[Items from a dataset]
────────────────────

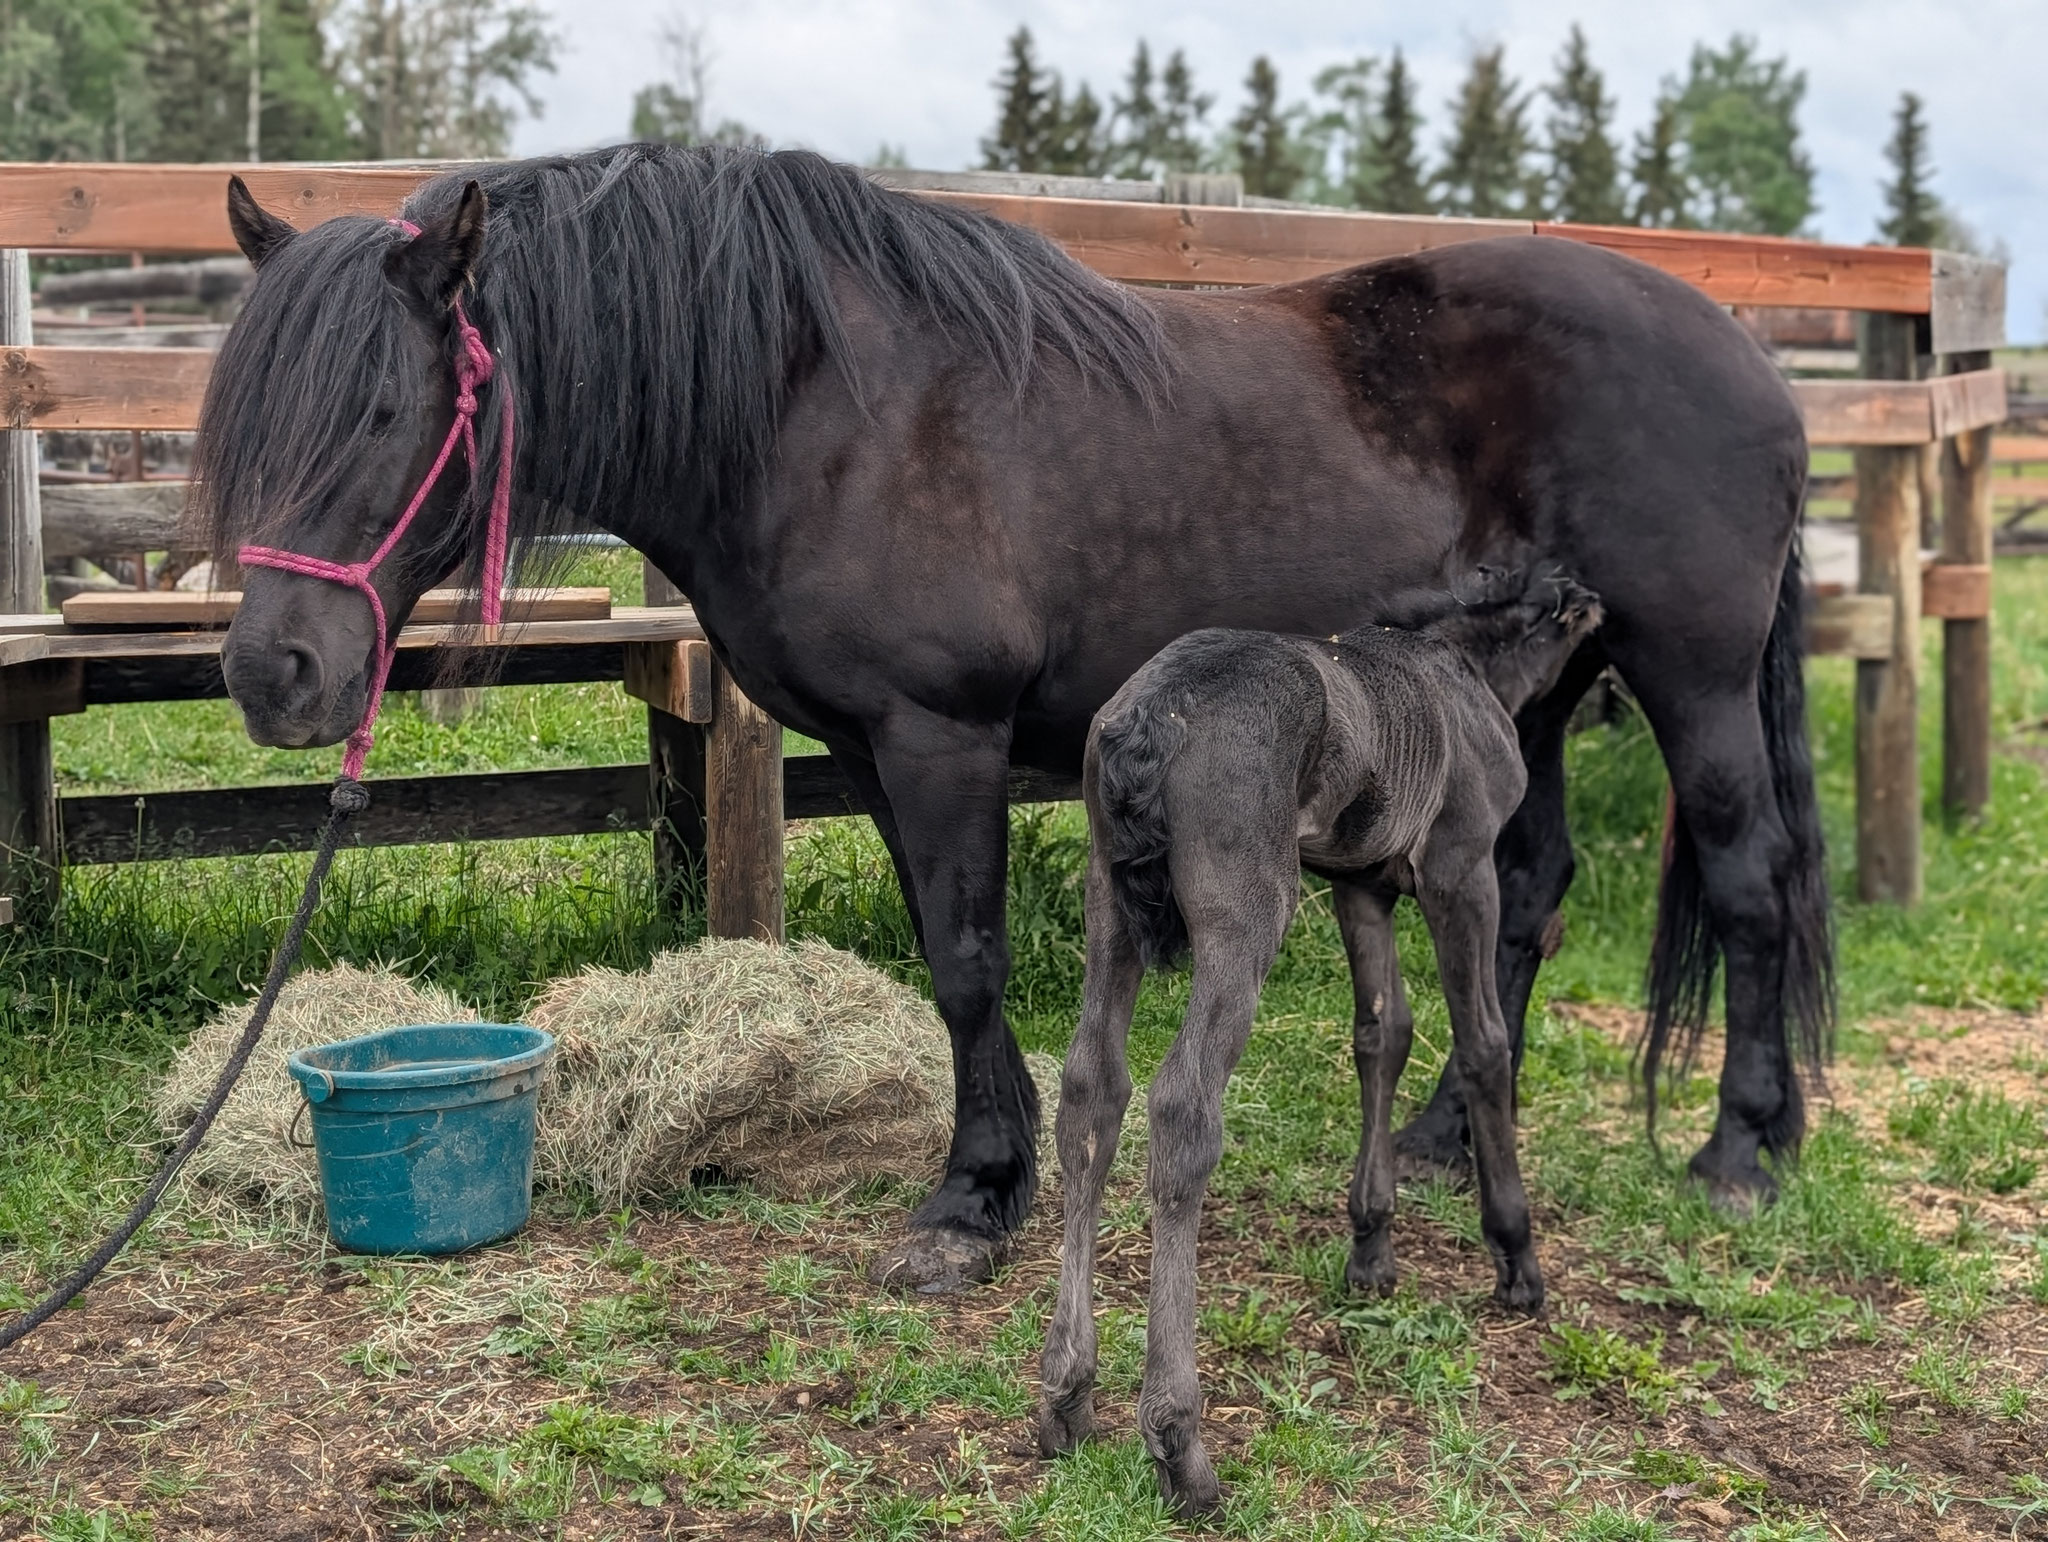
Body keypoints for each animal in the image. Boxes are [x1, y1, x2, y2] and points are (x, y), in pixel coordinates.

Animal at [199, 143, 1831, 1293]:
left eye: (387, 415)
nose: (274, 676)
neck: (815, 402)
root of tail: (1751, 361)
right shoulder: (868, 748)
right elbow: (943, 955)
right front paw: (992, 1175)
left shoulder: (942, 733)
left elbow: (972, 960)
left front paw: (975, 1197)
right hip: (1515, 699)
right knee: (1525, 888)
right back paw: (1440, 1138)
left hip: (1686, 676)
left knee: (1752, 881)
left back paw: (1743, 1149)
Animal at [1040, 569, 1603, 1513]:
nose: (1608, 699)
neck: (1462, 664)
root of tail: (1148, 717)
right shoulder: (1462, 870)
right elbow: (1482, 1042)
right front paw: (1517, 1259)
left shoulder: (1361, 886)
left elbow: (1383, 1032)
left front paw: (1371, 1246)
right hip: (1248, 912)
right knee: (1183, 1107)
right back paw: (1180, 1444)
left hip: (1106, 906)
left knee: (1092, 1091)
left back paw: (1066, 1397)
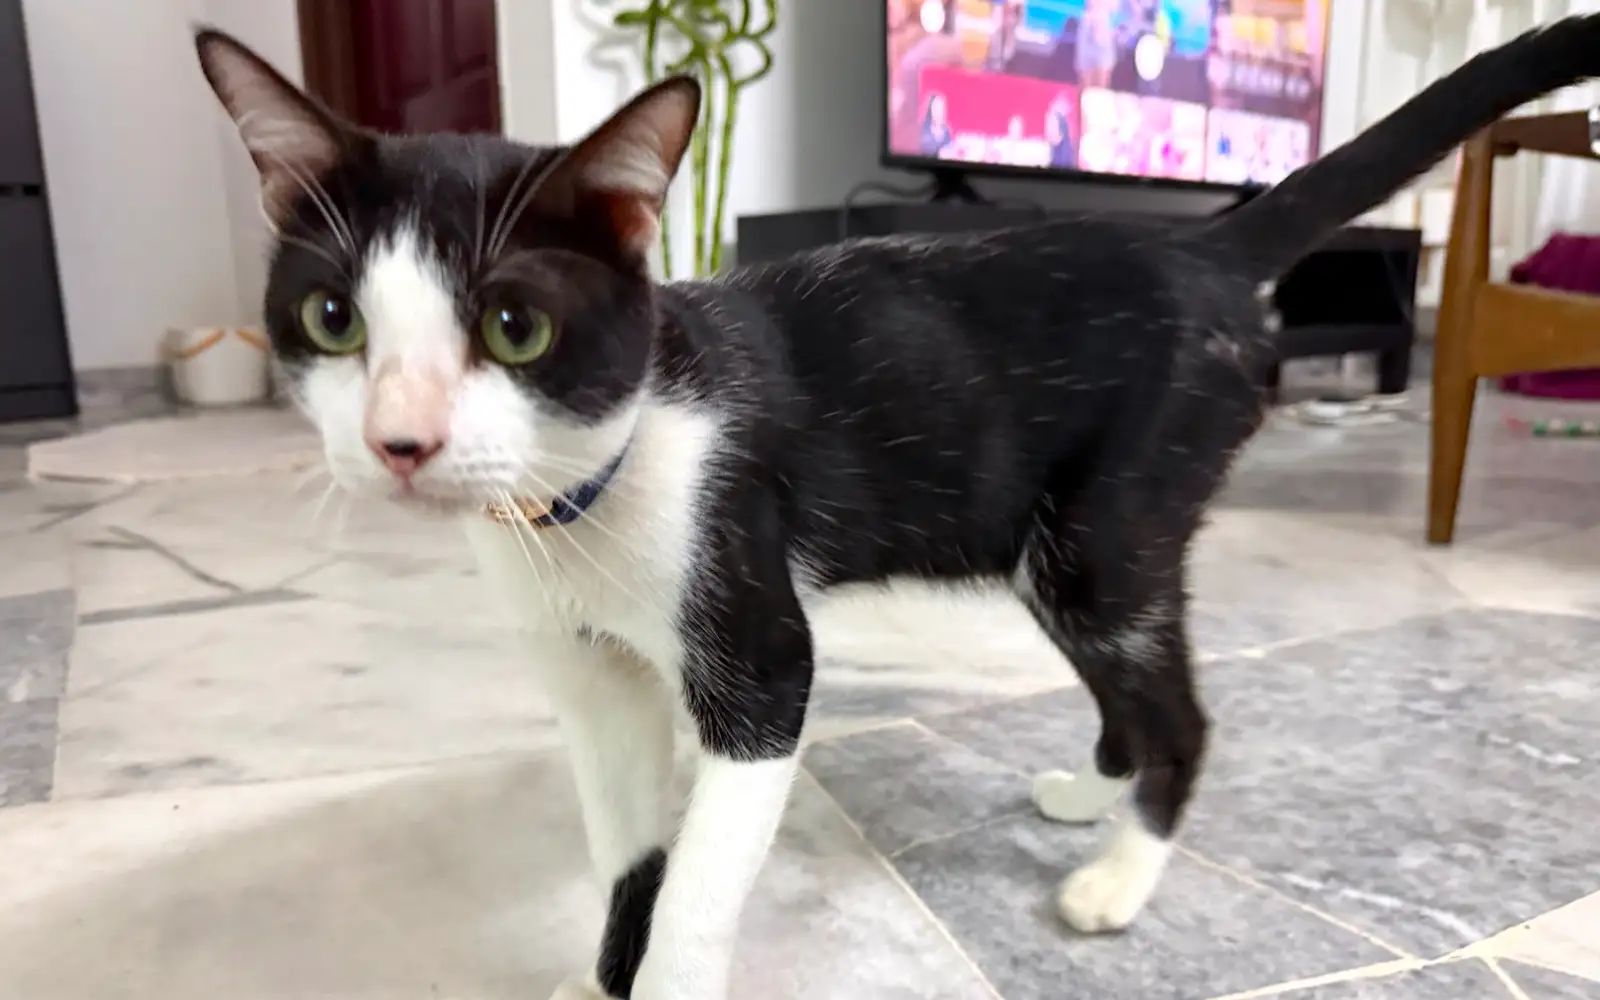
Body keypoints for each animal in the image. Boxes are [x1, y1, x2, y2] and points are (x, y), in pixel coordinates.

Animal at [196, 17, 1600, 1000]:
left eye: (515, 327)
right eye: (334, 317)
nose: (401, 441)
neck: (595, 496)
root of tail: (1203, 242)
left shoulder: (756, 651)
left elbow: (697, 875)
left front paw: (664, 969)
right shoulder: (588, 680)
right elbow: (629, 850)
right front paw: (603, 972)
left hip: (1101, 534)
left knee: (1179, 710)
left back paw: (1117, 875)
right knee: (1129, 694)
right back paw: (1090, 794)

────────────────────

● EXERCISE: Apply a filter for "shoulder" to the entries and show each line that passes.

● REPLY:
right shoulder: (868, 748)
left shoulder: (942, 733)
right shoulder: (1462, 870)
left shoulder: (1361, 886)
left shoulder: (756, 651)
right shoulder: (588, 680)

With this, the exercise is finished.